689.1
The Co-Production of State and Poors Mediated By a Sociotechnical Device: A Socioeconomic Stratification Card

Monday, 11 July 2016: 10:45
Location: Hörsaal 6C P (Neues Institutsgebäude (NIG))
Oral Presentation
Claudio RAMOS ZINCKE, Universidad Alberto Hurtado, Chile
We investigated, through institutional ethnography, in Santiago of Chile, the interaction between the state bureaucracy, expressed in networks that go from the ministerial level to the local (municipality), and the citizens seeking state aid. This interaction is mediated by a measuring instrument that is a kind of social stratification form ("Social Protection Card" or "Social Card") used by many social programs for assigning aid. In such a bureaucratic device converge conceptions of social policy, political strategies, methodological procedures, econometric models and statistical calculations, whose production involves experts and government officials. The card is prepared and analyzed centrally, but its implementation is local, in each municipality. The  individuals concur to local offices to be registered and then interviewed in their homes. Then, families will receive the resulting scores and, if they are classified as poor, will have access to state benefits.

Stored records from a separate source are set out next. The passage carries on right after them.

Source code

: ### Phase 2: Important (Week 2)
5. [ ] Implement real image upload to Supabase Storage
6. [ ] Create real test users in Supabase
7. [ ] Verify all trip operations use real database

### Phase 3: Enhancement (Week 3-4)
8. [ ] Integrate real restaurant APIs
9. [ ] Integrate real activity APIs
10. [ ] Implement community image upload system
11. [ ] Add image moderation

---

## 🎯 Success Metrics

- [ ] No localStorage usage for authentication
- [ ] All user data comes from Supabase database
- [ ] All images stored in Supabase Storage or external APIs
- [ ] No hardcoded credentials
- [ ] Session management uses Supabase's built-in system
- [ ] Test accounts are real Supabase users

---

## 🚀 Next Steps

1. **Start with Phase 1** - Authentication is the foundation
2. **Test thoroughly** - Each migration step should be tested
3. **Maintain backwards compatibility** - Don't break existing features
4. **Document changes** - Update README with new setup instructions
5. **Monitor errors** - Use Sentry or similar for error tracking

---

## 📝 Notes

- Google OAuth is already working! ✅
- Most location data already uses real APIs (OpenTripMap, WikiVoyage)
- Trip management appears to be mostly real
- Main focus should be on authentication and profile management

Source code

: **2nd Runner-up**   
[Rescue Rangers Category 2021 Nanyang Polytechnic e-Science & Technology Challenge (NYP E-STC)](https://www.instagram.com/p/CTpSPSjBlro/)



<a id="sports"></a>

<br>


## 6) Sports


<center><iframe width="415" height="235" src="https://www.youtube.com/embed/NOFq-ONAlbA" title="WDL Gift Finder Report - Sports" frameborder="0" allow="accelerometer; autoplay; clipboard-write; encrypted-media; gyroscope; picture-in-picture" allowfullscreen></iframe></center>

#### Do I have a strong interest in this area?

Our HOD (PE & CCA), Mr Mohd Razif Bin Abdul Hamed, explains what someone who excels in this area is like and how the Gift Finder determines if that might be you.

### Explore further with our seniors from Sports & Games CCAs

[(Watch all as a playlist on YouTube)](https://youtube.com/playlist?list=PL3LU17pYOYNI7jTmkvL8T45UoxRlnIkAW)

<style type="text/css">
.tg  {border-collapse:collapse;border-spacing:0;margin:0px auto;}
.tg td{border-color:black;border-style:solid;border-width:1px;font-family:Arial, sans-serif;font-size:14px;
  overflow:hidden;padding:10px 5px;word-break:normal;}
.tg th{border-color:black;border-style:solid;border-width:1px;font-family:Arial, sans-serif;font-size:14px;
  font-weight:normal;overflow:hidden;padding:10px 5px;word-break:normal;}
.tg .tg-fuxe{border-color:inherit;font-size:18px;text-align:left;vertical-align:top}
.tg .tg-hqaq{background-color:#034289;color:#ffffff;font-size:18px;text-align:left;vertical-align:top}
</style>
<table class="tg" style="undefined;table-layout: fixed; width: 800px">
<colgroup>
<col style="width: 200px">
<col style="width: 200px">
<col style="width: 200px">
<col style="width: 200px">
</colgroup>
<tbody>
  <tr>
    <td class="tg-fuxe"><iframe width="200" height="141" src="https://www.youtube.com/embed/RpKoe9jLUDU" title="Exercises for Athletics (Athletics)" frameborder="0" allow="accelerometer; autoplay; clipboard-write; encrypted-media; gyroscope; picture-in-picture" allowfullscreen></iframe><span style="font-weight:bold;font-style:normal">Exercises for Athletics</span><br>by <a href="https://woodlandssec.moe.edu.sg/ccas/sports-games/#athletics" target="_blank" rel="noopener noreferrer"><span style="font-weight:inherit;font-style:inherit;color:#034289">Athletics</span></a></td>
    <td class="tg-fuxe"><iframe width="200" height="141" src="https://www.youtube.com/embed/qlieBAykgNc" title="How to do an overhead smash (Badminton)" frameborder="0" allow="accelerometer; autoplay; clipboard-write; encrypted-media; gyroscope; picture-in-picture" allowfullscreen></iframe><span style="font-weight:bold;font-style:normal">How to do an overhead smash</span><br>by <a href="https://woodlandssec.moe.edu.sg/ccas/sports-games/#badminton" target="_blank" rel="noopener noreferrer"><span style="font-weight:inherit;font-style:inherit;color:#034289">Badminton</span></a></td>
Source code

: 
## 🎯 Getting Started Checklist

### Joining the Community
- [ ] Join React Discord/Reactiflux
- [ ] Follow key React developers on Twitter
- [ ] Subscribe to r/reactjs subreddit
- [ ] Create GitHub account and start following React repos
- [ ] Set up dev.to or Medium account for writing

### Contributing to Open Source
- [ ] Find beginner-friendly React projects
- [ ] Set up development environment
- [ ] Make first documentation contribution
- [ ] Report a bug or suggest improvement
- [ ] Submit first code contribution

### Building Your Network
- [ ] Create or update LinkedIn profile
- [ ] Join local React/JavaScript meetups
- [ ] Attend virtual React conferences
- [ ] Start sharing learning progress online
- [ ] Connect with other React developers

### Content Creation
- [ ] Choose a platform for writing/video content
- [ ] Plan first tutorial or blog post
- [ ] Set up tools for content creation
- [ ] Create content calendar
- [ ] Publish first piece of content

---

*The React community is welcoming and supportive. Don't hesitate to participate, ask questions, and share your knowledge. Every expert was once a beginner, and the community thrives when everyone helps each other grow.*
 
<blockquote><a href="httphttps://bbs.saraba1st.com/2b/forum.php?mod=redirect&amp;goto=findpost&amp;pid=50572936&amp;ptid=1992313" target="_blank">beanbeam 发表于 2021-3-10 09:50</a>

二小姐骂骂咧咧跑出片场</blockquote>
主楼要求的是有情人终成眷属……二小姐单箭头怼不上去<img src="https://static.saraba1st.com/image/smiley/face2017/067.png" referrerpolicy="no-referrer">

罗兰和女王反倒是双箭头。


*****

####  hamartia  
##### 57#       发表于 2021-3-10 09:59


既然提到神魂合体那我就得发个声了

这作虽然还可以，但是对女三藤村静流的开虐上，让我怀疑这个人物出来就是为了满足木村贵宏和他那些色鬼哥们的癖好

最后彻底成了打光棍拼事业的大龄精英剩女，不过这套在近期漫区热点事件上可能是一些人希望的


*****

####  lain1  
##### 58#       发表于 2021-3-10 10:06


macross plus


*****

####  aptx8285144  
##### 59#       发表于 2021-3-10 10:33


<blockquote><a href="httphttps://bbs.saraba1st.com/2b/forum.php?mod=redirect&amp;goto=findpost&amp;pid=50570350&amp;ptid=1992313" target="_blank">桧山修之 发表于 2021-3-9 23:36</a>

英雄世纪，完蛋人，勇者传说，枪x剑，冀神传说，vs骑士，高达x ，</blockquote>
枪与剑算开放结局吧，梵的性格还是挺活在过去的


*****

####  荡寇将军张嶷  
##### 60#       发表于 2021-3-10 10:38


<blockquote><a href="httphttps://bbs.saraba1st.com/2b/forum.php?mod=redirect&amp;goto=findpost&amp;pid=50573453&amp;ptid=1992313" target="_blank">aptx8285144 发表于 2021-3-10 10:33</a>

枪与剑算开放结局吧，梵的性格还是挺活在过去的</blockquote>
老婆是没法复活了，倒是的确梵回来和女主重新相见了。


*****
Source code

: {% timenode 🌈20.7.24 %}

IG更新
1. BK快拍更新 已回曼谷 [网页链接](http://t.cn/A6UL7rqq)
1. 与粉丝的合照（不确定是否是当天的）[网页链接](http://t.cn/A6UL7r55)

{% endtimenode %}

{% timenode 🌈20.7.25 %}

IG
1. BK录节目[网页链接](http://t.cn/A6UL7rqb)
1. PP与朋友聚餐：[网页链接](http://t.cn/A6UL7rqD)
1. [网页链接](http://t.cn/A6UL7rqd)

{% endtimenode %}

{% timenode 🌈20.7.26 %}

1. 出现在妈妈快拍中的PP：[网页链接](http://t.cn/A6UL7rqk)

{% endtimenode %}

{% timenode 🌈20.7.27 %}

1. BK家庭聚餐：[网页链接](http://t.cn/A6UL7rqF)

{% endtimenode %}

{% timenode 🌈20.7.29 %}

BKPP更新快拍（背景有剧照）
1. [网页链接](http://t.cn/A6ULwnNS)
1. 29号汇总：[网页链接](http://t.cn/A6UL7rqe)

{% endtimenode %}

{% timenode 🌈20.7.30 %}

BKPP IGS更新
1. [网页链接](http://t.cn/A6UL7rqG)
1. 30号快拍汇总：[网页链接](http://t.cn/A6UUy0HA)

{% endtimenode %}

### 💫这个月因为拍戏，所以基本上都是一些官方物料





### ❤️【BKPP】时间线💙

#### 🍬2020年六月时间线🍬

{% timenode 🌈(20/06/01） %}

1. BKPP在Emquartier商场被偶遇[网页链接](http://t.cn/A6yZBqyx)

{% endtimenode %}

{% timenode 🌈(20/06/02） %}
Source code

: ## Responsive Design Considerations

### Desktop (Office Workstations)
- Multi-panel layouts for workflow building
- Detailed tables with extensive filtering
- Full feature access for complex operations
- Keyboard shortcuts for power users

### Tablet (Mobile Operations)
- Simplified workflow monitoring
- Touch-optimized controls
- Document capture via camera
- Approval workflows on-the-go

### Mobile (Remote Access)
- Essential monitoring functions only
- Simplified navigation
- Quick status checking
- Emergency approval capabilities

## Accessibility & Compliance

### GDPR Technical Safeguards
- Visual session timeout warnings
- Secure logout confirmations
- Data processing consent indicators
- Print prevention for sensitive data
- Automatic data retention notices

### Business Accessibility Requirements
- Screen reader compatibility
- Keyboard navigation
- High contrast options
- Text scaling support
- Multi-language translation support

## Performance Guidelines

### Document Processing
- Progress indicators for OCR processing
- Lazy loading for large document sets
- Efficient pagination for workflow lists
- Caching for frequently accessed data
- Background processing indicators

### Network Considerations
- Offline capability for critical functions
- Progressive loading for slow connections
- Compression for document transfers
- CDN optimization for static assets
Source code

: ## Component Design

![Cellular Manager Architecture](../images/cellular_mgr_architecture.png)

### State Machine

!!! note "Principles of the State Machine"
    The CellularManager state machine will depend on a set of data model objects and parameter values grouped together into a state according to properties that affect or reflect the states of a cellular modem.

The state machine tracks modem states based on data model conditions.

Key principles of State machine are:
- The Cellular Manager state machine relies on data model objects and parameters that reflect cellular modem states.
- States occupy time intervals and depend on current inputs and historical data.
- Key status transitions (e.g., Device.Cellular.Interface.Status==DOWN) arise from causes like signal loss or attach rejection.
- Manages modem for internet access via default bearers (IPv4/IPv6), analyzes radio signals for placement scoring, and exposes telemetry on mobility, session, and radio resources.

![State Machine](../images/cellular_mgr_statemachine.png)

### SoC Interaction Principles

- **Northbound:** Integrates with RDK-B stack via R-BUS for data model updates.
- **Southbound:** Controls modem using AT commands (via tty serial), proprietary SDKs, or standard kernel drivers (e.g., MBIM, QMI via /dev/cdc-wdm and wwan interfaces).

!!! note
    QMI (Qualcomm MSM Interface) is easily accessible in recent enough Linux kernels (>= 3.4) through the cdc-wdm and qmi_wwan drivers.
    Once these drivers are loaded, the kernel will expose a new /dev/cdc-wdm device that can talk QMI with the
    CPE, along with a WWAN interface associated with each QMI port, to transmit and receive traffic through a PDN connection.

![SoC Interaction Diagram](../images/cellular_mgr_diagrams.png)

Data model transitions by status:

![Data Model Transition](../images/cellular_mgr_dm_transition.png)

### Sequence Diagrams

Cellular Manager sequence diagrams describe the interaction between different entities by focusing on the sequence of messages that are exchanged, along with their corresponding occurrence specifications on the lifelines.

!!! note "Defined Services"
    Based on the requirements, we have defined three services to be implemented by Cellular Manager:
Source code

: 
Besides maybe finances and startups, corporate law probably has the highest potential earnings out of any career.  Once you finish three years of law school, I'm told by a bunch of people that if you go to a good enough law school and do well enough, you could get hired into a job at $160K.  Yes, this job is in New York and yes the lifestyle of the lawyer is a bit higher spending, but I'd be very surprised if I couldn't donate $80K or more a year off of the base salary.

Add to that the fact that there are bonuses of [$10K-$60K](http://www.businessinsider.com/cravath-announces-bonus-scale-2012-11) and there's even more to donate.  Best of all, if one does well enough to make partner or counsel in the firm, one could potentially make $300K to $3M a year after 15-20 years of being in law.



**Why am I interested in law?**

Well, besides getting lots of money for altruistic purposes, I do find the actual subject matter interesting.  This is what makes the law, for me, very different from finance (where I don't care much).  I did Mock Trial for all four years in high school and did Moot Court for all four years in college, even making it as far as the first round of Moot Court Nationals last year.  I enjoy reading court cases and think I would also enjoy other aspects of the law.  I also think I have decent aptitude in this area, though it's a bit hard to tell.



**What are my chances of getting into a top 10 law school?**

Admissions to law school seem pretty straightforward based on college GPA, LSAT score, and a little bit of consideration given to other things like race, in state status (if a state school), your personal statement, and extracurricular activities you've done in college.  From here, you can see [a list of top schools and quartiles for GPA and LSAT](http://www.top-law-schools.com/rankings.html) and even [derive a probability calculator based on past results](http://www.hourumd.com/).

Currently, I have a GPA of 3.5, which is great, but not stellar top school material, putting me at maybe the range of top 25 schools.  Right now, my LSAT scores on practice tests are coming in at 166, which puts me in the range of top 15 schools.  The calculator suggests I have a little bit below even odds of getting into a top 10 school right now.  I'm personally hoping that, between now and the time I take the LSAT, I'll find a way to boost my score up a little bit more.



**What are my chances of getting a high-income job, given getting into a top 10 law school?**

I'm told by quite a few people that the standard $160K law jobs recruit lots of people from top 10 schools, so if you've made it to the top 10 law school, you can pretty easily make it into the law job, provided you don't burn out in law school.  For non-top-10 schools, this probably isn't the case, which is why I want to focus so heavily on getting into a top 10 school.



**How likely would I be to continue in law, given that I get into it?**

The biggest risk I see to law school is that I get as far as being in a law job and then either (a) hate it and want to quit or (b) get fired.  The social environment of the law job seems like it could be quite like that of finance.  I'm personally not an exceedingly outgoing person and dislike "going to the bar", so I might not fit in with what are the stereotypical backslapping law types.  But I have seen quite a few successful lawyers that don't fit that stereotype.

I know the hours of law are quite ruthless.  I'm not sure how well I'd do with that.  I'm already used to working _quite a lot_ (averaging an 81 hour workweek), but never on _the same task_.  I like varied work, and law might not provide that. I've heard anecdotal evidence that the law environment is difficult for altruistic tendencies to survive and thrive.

The research follows the different stages of this procedure of classification and shows the double performative process that happens. On the one hand, this process contributes to the shaping of connections, networks and forms of state social intervention, as well as to the meaning and core identity of those networks and activities as component of the state. On the other hand, this process classifies individuals as deserving poor or non-poor, conditioning their self-conception. This is a dynamic and interactive process, in which families subject to classification resist and rebel, using the means at their reach, with adaptive strategies not anticipated by the state, to enforce what they consider their poverty condition. These strategies lead to a cumulative result that can be conceived as "normalized fraud" and it ends up being partially legitimized by the state bureaucracy that fails to stop it. All this stabilizes a particular form of relationship between the state and individuals, characterized by dependence and instrumental manipulation.